I know I’m no expert in the relationship field, but as an emotional woman myself, I know how we can be.  I was married for almost 10 years and had to learn a lot of these lessons.  It was a hard pill for me to swallow too, but it was healing medicine.  I do recognize that I have a whole lot more of these pills yet to eat when it comes to the lessons of life.
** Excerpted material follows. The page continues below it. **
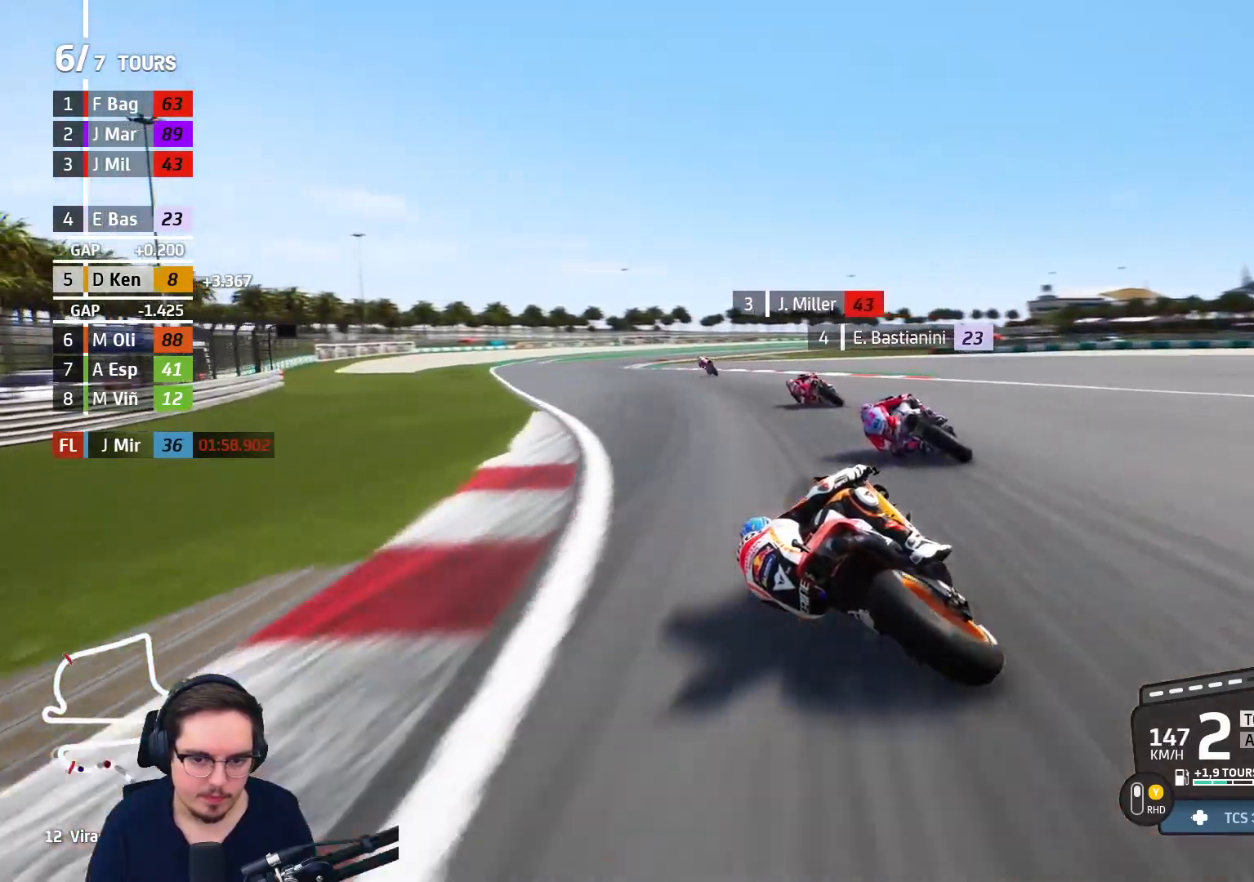
{"buttons": ["R2"], "left_stick": "left", "right_stick": "center", "events": []}
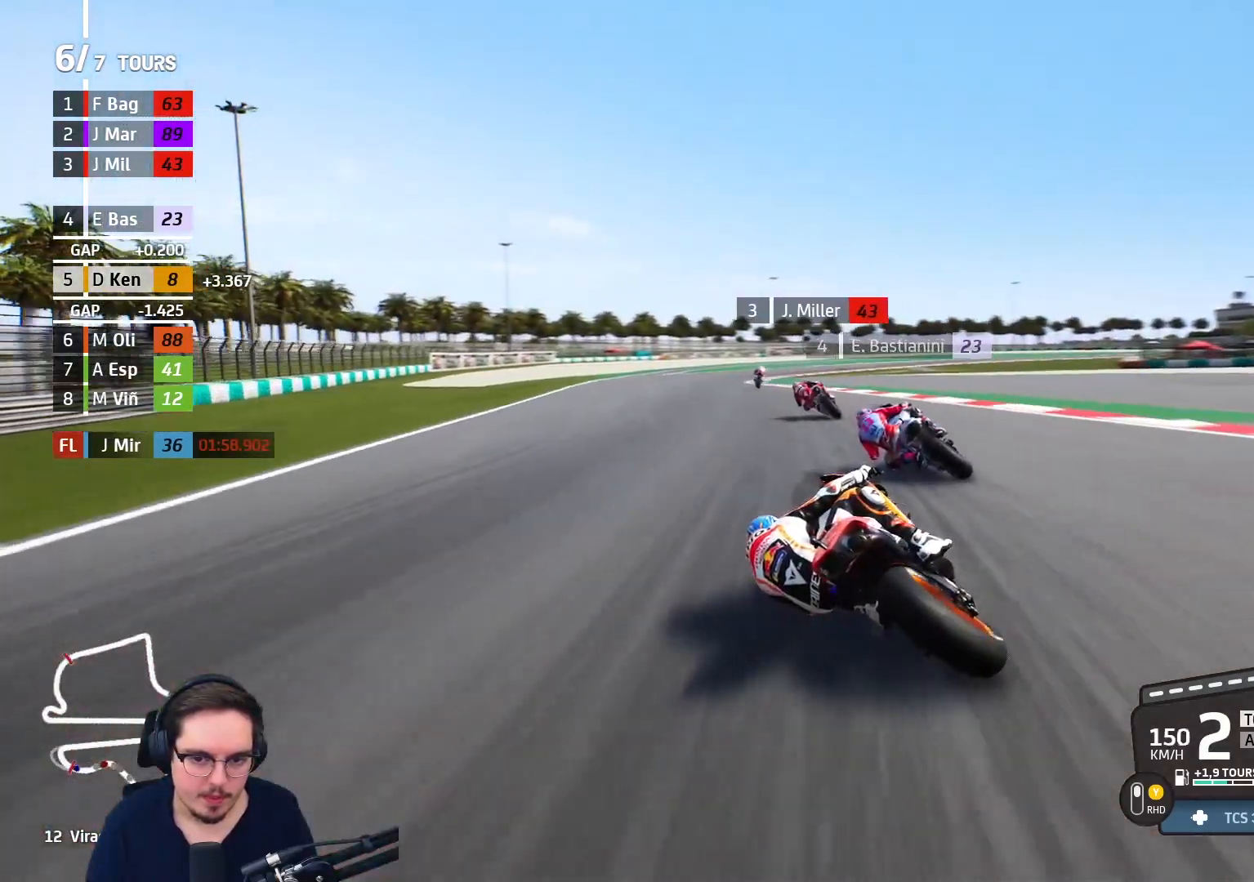
{"buttons": ["R2"], "left_stick": "up-right", "right_stick": "center", "events": [[50, "left_stick", "up"], [433, "left_stick", "up-right"]]}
Warren and I created our own little tradition on these holidays.  We would go to the card aisle of the store to find the perfect card for each other.  Then, we would hand each other the card we chose, read them, give kisses, and then put the cards back.  Hahaha!  We could easily afford the cards, but it was our silly little sentimental thing.  When our pastor heard what we did, he scolded us, and told us to stop it and buy the cards.  All that was said while he was laughing at us.  I should make mention, that we would surprise each other with a card, or note, or little thoughtful gift throughout the year – just because.

If each person in the couple equation gives 100% of self, who is left without?
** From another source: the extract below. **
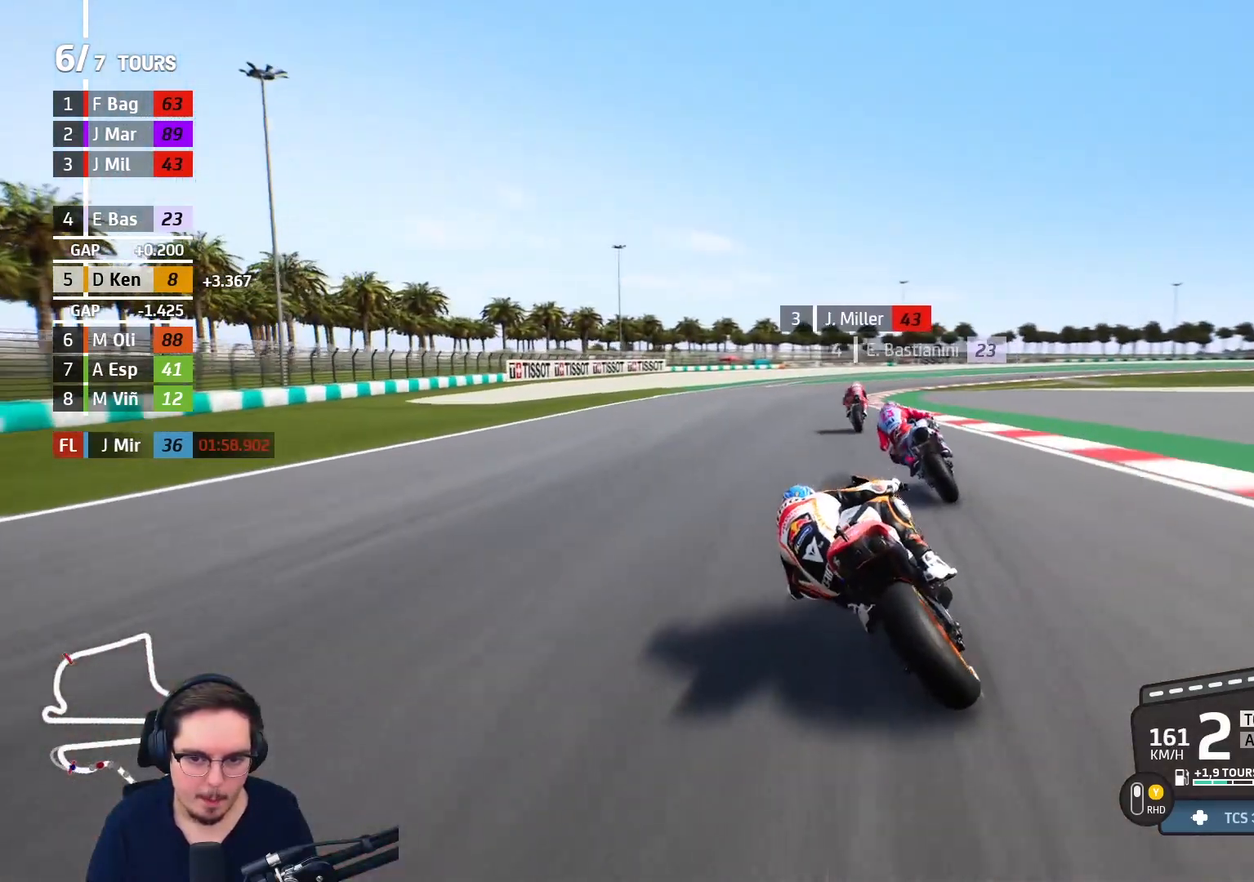
{"buttons": ["B", "R2"], "left_stick": "up-right", "right_stick": "center", "events": [[417, "B", "down"]]}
Just some of my random thoughts for today.

Lots Of LOVE To All!

~Shannan

2011, Keeping It Real!

7 Comments

  1. 02/14/2011 at 11:50

    This is so very true, Shannan. It’s hard to remember, once you’re in the middle of the day-to-day stuff of relationships how much you longed for the one your love to finally be in your life. What a good reminder to appreciate him/her and thank God every day!

    • 02/14/2011 at 11:50

      Kimberly, I have no doubt you will love me the same by reminding me when I am living in that “day-to-day” life 😉

  2. Chris Adsit said,

    02/14/2011 at 11:50

    Ha! Loved the free greeting card trick! I’d try that myself, but I know R would see though it as a thinly-veiled means of saving money! Dang! Besides that – excellent advice for ALL couples! You and Warren learned a LOT in that department during your ten years, and we can all benefit from your input!

    • 02/14/2011 at 11:50

      Hey Chris, Warren lucked out with me because that’s exactly what started our special way of giving greeting cards; the money! Ha! I kept everything we gave each other, but on the “because you are suppose to” holidays we decided to start our own tradition of saving money 🙂 His aunt told his mom one time that we were a little odd. We wore that title proudly…LOL! I’m sure she will be saying “I told you so” the more I tell.

  3. Bob Teeple said,

    02/15/2011 at 11:50

    Happy after National Singles Awareness Day. Rather than over-emphasizing the importance of one day, isn’t it about how we treat each other every day? Just saying…

  4. Zoraida said,

    02/15/2011 at 11:50

    Very well said (written) Shannon. I also know many people in relationships with either the wrong person, or they ARE the wrong person! My hubby of 15plus years and I made handmade cards, (well I did anyway…he leaves me notes all year round when he leaves town), ate dinner (soup on tv trays while watching a movie) then shared a delicious dark chocolate candy bar, and couldn’t have been happier! I remember the days I prayed for him and my prayers were answered with perfect timing.

  5. 02/15/2011 at 11:50

    I’m just wondering why this day falls solely on the shoulders of the man? While it’s wonderful for our men to adorn us on this day, we too should be adorning our men. This is not the day to tell someone you love them, it is the day you celebrate your love with one another – in other words, it’s not an ‘I love you’ kind of day so much as it should be an ‘I love us’ kind of day. While I’d to say that men should step up their game, the women really should do so as well. A husband cannot love his wife if she does not respect him and a wife cannot respect her husband if he does not love her. It’s as you said, “If each person in the couple equation gives 100% of self, who is left without?”

    Thankful for experience and lessons learned.